Connectedness. Where to eat and commune.
The house I’m staying in over Christmas has a dining room adjacent to the kitchen. The dining room is small, just big enough for a six-seating dining table and a cabinet for the fineries, and it opens on to the lounge room.
The dining room is never used. I’m writing from it, and my partner has a sewing machine and patterns strewn over the remainder of the table.
The house I grew up in had a similarly placed dining room, connected to the kitchen and lounge room, presumably this also allowed the flow of women back to the kitchen and men to the lounge room. But the main purpose was to cocoon conversation in a space safe from interruptions.

I remember it’s use getting phased out over the years when I was growing up. In fact, it eventually became the TV room. In my upbringing, the television set was marginalised: concealed by cloths, often unplugged to make us think twice about watching it, or put out of sight in the dining room.
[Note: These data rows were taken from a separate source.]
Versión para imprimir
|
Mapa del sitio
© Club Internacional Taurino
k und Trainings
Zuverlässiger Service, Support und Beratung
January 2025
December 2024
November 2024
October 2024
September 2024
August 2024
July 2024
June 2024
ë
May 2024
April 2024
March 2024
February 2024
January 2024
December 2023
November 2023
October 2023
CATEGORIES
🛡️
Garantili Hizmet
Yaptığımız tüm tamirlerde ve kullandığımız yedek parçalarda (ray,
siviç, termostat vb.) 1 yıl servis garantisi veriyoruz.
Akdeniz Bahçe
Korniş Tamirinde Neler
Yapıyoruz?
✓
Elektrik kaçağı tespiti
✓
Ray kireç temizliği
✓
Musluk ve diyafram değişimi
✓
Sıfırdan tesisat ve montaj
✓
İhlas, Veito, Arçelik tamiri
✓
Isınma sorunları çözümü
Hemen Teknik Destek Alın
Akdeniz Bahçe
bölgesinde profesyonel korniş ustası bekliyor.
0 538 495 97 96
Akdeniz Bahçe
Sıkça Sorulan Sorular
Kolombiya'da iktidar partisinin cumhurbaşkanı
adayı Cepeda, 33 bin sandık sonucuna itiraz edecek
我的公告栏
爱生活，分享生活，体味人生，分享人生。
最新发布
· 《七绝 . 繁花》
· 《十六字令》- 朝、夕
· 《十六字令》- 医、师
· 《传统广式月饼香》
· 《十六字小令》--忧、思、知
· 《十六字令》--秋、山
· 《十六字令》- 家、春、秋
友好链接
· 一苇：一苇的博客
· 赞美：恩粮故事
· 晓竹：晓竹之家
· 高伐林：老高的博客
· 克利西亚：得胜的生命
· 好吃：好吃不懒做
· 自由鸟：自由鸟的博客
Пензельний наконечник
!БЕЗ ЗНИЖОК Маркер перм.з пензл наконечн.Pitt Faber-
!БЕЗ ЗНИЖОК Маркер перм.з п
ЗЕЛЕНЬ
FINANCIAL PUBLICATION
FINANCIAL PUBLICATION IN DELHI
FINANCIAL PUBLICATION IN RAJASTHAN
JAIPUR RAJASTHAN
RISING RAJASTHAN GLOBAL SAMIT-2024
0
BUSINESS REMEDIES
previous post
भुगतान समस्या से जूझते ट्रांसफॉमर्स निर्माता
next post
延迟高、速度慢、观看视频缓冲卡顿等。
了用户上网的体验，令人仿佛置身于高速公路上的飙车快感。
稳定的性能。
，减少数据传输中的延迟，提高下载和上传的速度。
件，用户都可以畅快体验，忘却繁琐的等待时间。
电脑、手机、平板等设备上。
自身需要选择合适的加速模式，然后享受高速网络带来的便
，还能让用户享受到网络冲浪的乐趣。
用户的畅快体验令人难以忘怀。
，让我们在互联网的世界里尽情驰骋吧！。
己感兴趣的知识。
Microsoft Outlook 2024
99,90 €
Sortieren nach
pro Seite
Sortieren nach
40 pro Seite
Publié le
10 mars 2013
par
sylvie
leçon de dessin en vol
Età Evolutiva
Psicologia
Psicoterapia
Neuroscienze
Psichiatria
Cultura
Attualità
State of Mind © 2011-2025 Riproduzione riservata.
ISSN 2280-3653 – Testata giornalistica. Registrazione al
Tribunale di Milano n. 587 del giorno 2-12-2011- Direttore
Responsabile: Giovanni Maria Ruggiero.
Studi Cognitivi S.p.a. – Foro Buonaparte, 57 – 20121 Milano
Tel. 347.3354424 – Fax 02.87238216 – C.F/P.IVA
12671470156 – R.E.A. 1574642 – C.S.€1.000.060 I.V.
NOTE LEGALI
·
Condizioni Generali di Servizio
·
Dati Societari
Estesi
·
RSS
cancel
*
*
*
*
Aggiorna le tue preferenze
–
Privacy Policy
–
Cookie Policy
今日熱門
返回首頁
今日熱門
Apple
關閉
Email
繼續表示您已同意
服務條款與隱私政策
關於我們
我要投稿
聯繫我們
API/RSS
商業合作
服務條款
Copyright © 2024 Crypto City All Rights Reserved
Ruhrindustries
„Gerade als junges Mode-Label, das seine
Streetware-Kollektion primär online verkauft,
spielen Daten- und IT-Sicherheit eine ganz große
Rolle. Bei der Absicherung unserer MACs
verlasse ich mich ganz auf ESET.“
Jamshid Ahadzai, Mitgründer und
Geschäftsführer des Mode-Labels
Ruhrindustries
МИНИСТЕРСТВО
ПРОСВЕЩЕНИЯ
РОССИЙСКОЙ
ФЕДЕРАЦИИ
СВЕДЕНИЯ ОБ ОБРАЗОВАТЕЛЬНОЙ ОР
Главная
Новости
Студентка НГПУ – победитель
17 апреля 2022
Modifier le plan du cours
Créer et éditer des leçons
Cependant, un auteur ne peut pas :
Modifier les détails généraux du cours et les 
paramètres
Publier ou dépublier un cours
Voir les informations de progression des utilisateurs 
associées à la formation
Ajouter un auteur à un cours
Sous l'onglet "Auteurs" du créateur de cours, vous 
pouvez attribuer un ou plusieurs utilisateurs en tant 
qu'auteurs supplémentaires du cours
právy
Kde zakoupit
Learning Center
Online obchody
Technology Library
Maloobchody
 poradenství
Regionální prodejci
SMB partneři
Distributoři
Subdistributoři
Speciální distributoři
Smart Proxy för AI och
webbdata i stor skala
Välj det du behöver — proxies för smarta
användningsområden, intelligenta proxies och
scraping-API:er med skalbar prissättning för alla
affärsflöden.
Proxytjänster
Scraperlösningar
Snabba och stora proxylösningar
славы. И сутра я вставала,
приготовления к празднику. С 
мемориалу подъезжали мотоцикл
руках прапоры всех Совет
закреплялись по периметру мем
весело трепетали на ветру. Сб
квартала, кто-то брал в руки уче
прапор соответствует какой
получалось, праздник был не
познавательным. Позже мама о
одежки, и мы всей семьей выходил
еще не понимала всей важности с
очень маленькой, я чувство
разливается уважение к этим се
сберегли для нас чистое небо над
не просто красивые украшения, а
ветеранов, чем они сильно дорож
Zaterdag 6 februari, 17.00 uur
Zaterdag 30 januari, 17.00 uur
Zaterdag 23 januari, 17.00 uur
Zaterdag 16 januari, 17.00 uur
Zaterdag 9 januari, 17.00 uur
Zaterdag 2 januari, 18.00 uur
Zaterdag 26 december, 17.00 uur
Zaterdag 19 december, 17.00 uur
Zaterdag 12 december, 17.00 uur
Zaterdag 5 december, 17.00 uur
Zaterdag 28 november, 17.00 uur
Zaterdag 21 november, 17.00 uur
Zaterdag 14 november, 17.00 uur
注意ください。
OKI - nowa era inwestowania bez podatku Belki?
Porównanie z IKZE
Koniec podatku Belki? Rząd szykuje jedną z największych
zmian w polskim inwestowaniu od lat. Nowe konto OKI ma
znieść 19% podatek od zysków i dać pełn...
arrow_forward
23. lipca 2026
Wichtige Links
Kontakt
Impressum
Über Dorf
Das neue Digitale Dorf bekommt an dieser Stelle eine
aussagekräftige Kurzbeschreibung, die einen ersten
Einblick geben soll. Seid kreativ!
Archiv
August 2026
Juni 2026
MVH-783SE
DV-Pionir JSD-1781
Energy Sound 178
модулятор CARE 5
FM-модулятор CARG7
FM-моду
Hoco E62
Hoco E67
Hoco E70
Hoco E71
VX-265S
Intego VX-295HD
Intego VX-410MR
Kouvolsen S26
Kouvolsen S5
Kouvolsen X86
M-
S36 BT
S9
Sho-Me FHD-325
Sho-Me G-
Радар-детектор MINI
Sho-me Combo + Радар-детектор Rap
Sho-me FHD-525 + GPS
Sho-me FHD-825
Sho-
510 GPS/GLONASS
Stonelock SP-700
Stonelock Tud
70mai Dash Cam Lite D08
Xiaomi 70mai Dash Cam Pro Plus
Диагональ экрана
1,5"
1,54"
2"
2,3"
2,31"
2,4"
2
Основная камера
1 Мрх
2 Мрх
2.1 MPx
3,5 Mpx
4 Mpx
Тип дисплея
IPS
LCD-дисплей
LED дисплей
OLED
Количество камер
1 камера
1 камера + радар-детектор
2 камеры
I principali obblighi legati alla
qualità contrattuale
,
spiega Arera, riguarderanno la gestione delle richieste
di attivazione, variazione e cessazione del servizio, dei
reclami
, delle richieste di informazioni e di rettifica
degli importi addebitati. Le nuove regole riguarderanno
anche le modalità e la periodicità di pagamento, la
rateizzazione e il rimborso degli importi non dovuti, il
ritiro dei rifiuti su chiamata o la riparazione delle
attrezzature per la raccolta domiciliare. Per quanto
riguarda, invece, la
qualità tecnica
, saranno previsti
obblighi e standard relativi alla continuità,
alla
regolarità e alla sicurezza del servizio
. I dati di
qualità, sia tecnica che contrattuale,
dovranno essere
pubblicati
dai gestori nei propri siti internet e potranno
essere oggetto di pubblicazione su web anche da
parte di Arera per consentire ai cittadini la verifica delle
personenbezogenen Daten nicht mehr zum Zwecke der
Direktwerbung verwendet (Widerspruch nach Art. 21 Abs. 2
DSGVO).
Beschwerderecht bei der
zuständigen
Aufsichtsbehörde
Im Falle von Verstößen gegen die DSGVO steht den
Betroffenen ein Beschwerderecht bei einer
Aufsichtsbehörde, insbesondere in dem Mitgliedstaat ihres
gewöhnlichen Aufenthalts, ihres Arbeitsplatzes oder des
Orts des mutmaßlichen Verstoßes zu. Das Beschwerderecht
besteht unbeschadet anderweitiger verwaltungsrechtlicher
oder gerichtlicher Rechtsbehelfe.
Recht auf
So it seems to me that back in the day it was an important ritual to commune with the family in a dedicated room – possibly intentionally disconnected from the day-to-day infrastructure of the house. There children could be interrogated by parents about what they learnt at school that day etc. and parents could conduct coded conversations that protected the children from knowing they couldn’t afford the school fees. Or variations thereof.
This was, in my experience, a space intended to foster connectedness. Our family revived it for visits from my grandmother for a while, but we eventually migrated into the living room.
The living room permits differently to the dining room; it is multi-purpose and can contain technology. Most obviously this is a television, but it can also be a stereo, or a laptop, or in our case a sewing machine. Living rooms can double as workspaces in small houses.
So the potential interruptions are numerous, and the sanctity of the communal eat and converse is threatened. That’s why we need the connected house, where the dining table is brought to you by Microsoft Surface and there are desirous distractions from the mundanity of family first life.